The deeds of the mythical King Arthur inspired a host of medieval chroniclers, but it was Sir Thomas Malory, a gentleman-knight from Newbold Revel, Warwickshire, who wrote the definitive English version of the Arthurian legend. Published in 1485 at William Caxton's pioneering Westminster press, Le Morte Darthur wove the disparate cycle of chivalric myths into an immortal story of love, adventure, honour and treachery.
The pinnacle of romance literature, Malory's Le Morte Darthur was quickly regarded as the definitive version of the Arthurian legend. For the 19th-century Pre-Raphaelite and Arts and Crafts movements it was almost a sacred text, the inspiration to a generation of poets, artists and publishers.
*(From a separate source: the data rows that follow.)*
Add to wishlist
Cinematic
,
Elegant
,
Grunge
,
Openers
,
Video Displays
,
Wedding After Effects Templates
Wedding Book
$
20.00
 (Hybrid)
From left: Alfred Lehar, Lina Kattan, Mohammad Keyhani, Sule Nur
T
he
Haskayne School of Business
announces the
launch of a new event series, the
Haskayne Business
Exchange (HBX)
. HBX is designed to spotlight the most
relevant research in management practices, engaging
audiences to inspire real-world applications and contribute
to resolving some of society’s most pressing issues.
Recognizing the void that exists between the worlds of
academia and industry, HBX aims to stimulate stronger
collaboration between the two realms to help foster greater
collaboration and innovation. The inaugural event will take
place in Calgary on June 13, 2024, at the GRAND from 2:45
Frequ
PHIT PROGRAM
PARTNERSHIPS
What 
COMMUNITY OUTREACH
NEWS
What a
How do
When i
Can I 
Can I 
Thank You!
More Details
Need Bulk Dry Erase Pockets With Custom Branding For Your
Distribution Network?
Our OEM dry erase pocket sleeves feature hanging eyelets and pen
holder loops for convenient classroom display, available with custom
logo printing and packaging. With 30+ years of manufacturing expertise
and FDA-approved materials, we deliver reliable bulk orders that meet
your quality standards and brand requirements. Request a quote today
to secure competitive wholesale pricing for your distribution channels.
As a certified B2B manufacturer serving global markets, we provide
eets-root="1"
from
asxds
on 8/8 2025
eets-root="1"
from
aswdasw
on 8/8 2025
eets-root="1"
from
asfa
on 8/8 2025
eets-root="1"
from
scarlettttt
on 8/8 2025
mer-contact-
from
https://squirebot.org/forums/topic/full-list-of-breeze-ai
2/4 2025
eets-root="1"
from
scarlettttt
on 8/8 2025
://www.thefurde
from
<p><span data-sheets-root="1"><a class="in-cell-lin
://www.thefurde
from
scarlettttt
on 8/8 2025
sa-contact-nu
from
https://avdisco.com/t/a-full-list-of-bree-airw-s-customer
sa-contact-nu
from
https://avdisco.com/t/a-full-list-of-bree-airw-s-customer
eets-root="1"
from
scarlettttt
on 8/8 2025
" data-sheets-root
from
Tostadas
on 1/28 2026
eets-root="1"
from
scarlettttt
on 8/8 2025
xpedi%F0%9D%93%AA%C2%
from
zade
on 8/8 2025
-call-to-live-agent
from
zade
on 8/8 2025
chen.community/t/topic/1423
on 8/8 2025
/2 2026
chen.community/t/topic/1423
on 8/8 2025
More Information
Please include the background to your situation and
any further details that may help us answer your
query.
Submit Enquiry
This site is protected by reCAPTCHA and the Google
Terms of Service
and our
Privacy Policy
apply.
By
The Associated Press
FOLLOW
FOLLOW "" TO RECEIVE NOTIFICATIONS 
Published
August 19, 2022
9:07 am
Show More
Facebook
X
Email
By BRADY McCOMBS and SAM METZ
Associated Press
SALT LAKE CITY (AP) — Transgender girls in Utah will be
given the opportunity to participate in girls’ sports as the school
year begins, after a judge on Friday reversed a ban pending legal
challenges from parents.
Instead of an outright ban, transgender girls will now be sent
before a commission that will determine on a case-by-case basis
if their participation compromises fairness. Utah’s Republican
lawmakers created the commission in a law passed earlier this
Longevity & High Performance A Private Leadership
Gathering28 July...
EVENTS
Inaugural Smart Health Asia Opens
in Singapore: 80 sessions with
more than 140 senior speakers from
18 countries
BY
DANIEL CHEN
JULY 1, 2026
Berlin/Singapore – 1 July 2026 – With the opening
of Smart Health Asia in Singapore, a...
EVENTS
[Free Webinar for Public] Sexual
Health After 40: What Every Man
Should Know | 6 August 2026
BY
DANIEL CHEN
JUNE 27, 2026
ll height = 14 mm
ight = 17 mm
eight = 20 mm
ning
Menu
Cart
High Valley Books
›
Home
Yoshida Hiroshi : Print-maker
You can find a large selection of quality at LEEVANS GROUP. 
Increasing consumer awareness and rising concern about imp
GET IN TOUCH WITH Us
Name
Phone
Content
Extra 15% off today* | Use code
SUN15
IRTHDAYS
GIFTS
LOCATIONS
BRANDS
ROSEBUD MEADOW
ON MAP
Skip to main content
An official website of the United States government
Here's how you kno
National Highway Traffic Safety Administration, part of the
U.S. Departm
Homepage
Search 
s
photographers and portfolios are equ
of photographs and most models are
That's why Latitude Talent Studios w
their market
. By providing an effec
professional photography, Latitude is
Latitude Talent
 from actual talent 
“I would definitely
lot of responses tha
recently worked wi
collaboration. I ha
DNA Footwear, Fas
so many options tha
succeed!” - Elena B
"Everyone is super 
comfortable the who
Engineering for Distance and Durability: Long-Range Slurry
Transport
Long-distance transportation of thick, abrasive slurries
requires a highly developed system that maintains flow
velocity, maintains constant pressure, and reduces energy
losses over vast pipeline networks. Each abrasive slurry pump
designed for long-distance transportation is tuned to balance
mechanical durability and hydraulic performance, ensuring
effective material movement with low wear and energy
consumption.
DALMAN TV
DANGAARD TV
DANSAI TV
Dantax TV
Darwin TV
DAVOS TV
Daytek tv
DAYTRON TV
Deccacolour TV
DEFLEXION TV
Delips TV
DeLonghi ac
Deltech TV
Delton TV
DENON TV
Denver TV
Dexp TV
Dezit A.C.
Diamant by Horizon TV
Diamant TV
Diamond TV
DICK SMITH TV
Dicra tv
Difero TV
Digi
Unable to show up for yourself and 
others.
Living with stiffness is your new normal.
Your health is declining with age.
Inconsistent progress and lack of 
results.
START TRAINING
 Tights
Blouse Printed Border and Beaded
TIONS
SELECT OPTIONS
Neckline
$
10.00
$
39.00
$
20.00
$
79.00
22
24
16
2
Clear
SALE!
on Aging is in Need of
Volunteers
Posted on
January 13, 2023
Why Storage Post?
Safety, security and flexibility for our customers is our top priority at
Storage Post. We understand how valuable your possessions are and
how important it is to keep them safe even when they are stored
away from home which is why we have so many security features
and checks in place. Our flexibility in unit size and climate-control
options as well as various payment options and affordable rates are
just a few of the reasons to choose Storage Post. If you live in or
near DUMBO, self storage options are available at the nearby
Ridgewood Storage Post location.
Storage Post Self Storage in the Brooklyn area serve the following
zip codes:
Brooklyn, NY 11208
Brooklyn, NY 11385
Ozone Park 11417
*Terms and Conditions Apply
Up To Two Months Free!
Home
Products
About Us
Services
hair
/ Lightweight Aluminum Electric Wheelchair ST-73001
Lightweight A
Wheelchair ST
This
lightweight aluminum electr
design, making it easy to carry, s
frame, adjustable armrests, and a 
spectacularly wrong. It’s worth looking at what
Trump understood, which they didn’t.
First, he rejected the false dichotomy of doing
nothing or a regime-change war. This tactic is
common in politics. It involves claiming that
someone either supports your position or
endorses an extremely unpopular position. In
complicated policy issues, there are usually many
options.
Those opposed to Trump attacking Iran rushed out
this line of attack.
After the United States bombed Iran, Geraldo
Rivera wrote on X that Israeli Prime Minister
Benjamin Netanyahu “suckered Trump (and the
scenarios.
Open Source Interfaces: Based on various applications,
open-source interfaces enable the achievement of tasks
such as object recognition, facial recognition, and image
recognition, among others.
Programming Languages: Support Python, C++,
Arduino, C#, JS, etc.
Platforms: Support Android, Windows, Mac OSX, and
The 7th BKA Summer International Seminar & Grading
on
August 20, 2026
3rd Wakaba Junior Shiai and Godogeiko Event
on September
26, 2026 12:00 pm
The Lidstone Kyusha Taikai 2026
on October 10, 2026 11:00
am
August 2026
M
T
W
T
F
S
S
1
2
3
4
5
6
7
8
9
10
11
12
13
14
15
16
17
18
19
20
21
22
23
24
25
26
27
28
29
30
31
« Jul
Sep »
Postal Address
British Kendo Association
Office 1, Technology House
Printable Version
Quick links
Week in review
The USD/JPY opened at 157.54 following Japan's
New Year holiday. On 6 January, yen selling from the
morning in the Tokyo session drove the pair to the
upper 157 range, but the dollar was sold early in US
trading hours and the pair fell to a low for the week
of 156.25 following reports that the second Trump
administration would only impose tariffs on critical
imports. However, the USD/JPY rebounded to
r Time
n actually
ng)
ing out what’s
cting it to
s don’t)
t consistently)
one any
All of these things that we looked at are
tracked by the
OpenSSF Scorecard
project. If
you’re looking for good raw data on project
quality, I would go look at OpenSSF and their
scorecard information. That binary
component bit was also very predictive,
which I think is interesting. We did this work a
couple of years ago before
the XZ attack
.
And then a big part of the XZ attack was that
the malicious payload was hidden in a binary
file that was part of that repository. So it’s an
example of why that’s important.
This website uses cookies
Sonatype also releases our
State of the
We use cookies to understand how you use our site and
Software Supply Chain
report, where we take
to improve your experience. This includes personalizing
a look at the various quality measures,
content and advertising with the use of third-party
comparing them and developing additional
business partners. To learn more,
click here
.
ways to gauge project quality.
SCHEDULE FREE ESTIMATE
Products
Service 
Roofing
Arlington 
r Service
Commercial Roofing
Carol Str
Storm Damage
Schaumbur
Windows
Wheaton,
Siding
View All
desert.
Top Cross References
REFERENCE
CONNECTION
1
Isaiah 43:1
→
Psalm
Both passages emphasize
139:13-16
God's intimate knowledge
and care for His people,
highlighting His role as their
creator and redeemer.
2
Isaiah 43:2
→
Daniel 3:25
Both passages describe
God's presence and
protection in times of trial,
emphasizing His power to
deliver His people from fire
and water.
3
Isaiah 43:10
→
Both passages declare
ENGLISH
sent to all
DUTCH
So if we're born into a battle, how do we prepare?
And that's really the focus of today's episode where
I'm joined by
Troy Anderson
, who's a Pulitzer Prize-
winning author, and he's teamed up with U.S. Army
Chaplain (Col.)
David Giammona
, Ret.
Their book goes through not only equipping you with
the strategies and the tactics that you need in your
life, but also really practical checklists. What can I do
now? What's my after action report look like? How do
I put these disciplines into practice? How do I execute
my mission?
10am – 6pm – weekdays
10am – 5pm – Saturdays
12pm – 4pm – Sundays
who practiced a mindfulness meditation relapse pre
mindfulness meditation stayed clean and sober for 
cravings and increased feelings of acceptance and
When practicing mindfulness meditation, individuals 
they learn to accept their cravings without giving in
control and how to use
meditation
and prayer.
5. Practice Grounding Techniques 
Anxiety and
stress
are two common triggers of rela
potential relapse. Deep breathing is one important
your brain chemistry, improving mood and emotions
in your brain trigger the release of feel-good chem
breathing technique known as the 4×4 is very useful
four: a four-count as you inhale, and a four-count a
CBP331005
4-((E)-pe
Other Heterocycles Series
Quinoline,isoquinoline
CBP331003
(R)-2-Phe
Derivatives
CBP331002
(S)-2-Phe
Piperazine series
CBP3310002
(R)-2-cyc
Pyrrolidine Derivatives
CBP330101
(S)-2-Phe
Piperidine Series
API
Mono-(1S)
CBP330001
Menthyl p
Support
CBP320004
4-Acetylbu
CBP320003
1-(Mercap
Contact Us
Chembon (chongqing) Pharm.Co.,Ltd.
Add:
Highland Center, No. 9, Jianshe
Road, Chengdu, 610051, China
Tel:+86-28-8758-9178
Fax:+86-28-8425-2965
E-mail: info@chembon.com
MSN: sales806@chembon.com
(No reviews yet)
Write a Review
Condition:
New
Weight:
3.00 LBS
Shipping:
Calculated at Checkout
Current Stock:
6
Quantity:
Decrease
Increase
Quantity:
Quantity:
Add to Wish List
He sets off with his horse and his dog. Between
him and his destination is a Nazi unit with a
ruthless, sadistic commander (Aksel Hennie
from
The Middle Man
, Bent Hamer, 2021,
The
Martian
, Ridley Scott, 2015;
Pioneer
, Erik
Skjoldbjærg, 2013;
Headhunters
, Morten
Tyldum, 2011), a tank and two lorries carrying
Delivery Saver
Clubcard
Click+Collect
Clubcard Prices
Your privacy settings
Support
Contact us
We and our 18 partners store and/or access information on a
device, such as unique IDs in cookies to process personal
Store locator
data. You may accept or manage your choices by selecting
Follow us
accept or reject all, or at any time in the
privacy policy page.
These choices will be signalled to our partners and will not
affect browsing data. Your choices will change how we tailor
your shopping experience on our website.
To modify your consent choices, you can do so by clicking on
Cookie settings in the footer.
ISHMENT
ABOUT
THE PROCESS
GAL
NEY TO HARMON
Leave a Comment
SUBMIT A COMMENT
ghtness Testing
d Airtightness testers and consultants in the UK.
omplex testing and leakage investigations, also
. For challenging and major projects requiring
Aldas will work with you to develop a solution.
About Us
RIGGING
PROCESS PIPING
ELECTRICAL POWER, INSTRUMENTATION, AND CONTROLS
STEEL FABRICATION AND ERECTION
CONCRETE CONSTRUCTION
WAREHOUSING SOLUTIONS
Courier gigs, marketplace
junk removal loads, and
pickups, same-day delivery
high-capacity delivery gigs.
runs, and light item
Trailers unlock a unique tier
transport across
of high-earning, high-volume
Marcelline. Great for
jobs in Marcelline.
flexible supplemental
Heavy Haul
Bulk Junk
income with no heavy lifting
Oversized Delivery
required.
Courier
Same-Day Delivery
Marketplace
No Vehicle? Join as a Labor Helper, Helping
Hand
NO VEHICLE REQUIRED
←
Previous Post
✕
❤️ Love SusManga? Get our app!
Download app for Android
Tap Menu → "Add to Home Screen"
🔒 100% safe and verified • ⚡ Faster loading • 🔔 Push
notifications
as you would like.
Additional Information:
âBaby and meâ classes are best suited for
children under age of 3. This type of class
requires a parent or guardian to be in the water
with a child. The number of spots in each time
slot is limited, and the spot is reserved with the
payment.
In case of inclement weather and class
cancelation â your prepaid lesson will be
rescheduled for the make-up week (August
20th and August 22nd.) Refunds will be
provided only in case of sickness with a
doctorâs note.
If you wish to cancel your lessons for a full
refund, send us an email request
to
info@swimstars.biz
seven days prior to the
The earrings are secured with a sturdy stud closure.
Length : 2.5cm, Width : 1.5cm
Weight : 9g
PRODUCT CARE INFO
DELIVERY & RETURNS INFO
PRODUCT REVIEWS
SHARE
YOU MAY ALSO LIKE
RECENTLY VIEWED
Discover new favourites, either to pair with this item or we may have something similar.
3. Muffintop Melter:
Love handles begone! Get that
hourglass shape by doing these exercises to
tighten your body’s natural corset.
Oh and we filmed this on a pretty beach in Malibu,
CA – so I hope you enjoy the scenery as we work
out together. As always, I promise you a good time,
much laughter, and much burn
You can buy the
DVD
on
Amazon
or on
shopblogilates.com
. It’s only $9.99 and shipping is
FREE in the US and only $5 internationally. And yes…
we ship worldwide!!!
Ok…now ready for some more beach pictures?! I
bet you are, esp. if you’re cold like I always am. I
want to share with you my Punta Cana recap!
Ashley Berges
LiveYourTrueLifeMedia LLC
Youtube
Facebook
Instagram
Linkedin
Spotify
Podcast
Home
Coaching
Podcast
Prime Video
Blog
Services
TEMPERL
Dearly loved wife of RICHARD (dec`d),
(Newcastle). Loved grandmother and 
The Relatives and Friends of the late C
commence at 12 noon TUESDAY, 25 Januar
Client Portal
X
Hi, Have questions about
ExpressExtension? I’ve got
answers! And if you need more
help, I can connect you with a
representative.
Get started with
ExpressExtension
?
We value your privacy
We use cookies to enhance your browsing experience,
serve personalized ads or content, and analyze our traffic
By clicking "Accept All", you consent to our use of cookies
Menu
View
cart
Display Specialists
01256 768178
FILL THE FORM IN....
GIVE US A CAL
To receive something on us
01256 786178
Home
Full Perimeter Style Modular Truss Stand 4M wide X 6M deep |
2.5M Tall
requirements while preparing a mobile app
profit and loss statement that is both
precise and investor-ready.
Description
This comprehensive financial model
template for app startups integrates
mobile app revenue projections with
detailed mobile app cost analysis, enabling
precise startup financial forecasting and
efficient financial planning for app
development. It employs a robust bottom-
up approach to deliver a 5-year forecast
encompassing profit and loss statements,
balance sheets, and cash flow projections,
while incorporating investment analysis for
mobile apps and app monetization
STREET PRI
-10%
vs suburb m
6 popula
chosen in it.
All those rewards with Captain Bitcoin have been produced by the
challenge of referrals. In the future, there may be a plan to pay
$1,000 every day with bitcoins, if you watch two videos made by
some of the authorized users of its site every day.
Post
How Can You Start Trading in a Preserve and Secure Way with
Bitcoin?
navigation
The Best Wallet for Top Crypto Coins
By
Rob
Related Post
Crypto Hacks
The jewel in the Malorian crown was J. M. Dent's illustrated edition. The London publisher J. M. Dent had long wanted to produce an illustrated edition of Le Morte Darthur, and in 1892 he discovered the artist he had been looking for: a rather frail 20-year-old called Aubrey Beardsley. It was Beardsley's first commission, and a huge undertaking – 20 full or double-page spreads, 240 chapter headings, 43 ornamental borders, 25 initial letters, 19 small ornaments and 4 headpieces. His designs marked a new dawn in English book illustration.
The Folio Society's beautiful facsimile is of the definitive 1927 edition. Hand-bound in goatskin by the master craftsmen of Smith Settle, it is considerably more lavish than any of Dent's editions and surely closer to the ideal to which he was aspiring.